Stephen Agard

Stephen Browning Agard, Professor Emeritus in the School of Mathematics at the University of Minnesota died unexpectedly of heart failure at his home in Wisconsin on August 16, 2021. His wife of 38 years Leslie (Mirza) Janecky Agard preceded him in death in 2015. He is survived by his son Nathan (Nicole) Agard and step-daughter Heidi Jones. From earlier marriages he is survived by sons David (Patricia) Agard, Martin (Ashley) Agard, and Soren (Darla) Agard. He is also survived by nine grandchildren: Hannah Agard (Alex) Bachtel, Rebekah, Tyler, Sarah, Dylan, Drew, Montgomery Maldonado, Beau, and Frederick. Incidentally, the photo above finds Steve in April of 2021 at the Pandemic delayed “reenactment” wedding reception of his granddaughter Hannah Agard, moments after discovering that he was to be a great-grandfather in October. Alas, they will not meet.

A native of Princeton, New Jersey, Steve was born November 4, 1937, the son of Frederick Browning Agard and Frances Kinney Moore Agard; his only sibling was older half-sister Phoebe (Leigh) Moore. The family settled in Ithaca, NY where Steve would graduate from Ithaca High School and matriculate at Swarthmore College where he would be a member of the baseball team. Subsequently, he pursued graduate studies and earned his Ph.D. in Mathematics from the University of Michigan in 1965. The pioneering work in his thesis, under the direction of the distinguished complex analyst Fred Gehring, showed that quasiconformal mappings could be defined using only preservation of angular measure up to a uniformly bounded factor. Steve joined the faculty of the School of Mathematics at the University of Minnesota in 1967 after spending two years at Stanford University as an Instructor. At the University of Minnesota, Steve produced his most famous work, a penetrating study that extended Mostow’s rigidity theorem to a larger class of groups, while continuing to make important contributions in the area of quasiconformal mappings. Steve made many major contributions to the functioning of the department, serving as Director of Undergraduate Studies from 1991 to 1995 and coordinating the actuarial science program for 19 years, from 1987 to his retirement in 2006. Approximately 400 students in the actuarial program graduated under Steve’s direction. When undergraduate senior projects were instituted in the late 1990’s, Steve was in great demand by the students as a project mentor and he responded enthusiastically, guiding around five students each academic year.

Steve’s retirement years right up to his death were without question an extension of activities related to his passions of family history, craftsmanship, and sports.

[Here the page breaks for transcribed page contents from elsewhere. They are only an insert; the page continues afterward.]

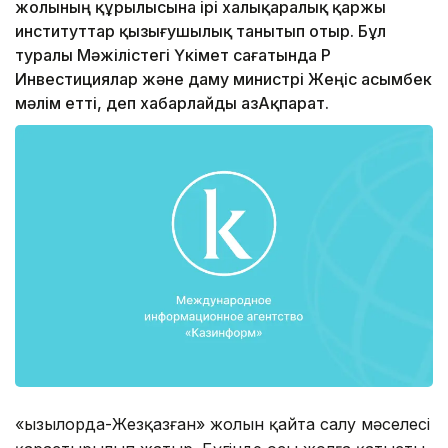
жолының құрылысына ірі халықаралық қаржы
институттар қызығушылық танытып отыр. Бұл
туралы Мәжілістегі Үкімет сағатында ҚР
Инвестициялар және даму министрі Жеңіс Қасымбек
мәлім етті, деп хабарлайды ҚазАқпарат.
«Қызылорда-Жезқазған» жолын қайта салу мәселесі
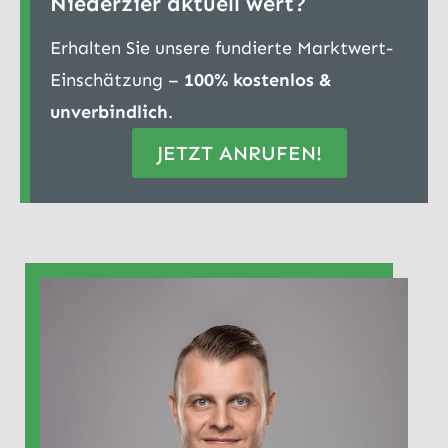
Niederzier aktuell wert?
Erhalten Sie unsere fundierte Marktwert-
Einschätzung –
100% kostenlos &
unverbindlich
.
JETZT ANRUFEN!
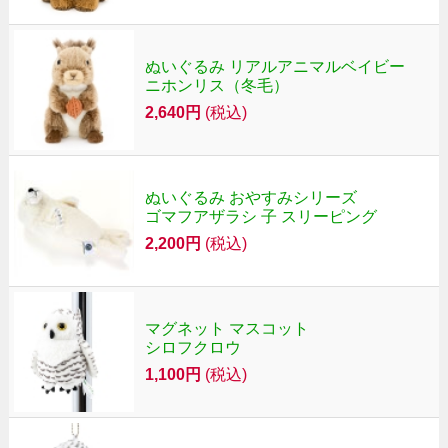
ぬいぐるみ リアルアニマルベイビー
ニホンリス（冬毛）
2,640円
(税込)
ぬいぐるみ おやすみシリーズ
ゴマフアザラシ 子 スリーピング
2,200円
(税込)
マグネット マスコット
シロフクロウ
1,100円
(税込)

Steve was a serious genealogy enthusiast. He spent many years continuing the work of his father Frederick (Fritz) who published “Agards in America” in 1976. Steve often made trips in support of this effort and could be found traipsing through cemeteries in his quest to update, expand, and fill in (if possible) any missing stories from the family’s history. He was always willing to tackle a genealogy mystery on behalf of anyone, and thoroughly enjoyed the sharing of his findings (often pages filled with arrows, lines, and scribblings on the margins).

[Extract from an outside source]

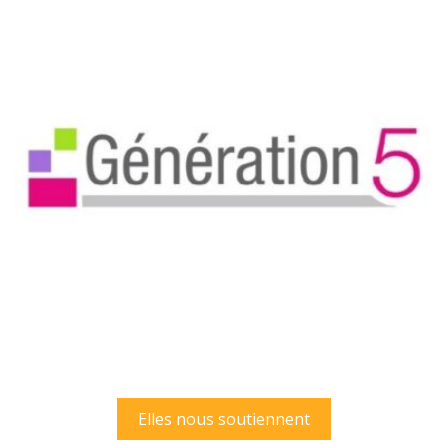
Elles nous soutiennent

Steve had an enthusiasm for carpentry and other forms of craftsmanship. He maintained a vast set of tools from the mundane to the exotic and had a work room wherever he lived. His travels to help with projects included kitchen expansions, decks, and artistic wine cellars. He even built more than one sauna. The crowning achievement was his residence (referred to by him as the “farm”). Purchased in the 1970s as a second home, it was a ramshackle cottage (with an outhouse!), dilapidated barn and some acreage. Over the decades, he personally built a wonderful new house with a gazebo, refurbished the barn, and planted ten thousand trees that have been partially harvested to date. Additionally, he added in a sizeable garden (visible from satellite by Google Earth) from which he most prized the strawberries and blueberries to be enjoyed with his morning cereal.

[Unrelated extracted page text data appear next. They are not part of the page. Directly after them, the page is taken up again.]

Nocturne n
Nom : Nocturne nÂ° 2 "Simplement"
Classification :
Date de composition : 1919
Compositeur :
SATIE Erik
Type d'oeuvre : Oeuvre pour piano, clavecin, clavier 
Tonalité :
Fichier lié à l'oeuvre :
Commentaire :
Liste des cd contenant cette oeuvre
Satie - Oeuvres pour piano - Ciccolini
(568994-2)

After transitioning to softball (fast-pitch then slow pitch) he relished his more than 50 years playing softball in the greater twin cities region even managing to participate in games involving his sons. As the years passed, he embarked on the Super Senior softball scene traveling all over the country for national tournaments in the “80-plus” age group. In fact, he had just completed a trip to Ohio for such an event, and was already plotting his next opportunity to travel. An avid golfer for nearly 70 years, he maintained his 14 point handicap for many years and would play numerous rounds a year, likely all with some form of wager on the outcome. He rarely failed to travel without his clubs, and managed to play with all his sons and even some grandsons. He stayed a quality player long enough to shoot better than his age, fashioning a score of 79 after turning 80 years of age.

Lastly, Steve was always willing to end a day with perhaps a lively card game of any sort and enjoy some sweet red wine or a brandy. He would stay up late if needed.